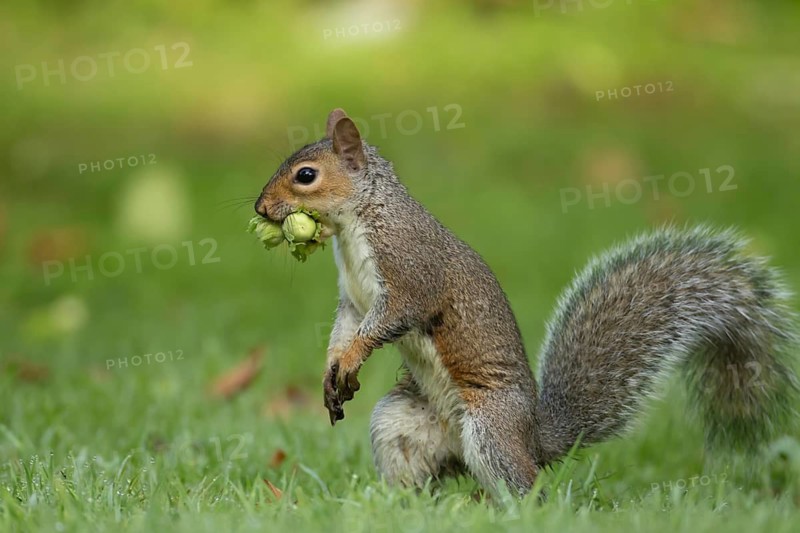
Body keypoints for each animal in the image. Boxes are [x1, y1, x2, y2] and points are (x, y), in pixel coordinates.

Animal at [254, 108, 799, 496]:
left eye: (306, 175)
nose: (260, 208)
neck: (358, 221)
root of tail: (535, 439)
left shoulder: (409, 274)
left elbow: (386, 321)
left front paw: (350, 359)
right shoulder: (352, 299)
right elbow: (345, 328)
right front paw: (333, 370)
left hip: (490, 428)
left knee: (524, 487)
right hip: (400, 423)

********

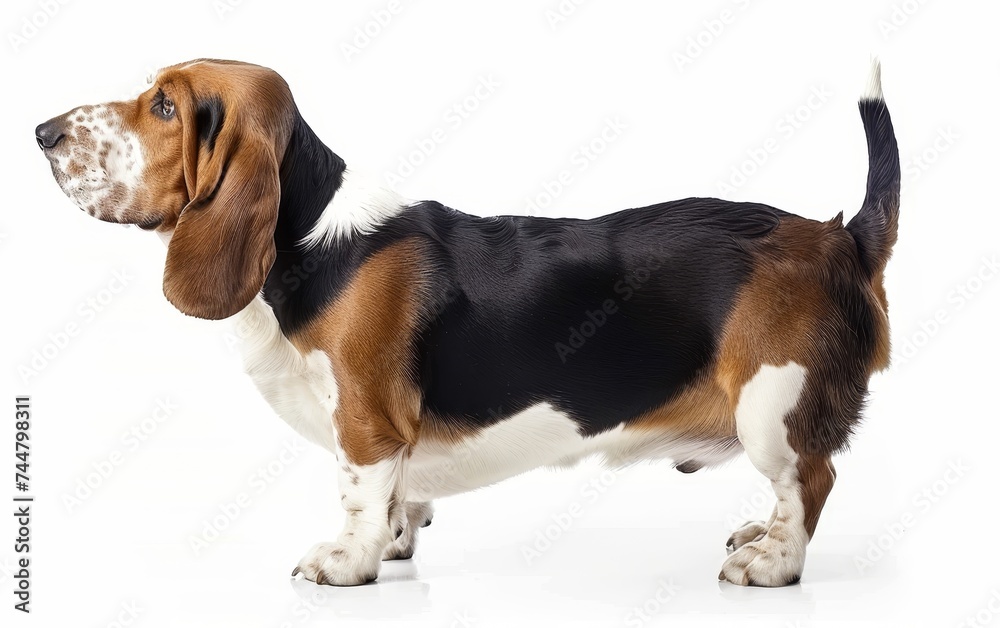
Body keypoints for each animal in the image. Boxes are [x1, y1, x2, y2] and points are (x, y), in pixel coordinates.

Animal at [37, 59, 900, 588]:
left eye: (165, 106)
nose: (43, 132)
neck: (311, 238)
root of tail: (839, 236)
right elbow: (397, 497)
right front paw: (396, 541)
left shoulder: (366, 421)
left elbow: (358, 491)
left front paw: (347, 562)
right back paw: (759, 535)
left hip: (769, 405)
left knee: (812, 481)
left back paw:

********

YOUR OBJECTIVE: Every line of the listing that includes the word "right" forms the answer.

RESULT OF THIS EXERCISE:
right shoulder: (352, 299)
right elbow: (345, 328)
right front paw: (333, 370)
right hip: (400, 423)
right elbow: (397, 497)
right front paw: (396, 541)
right back paw: (759, 535)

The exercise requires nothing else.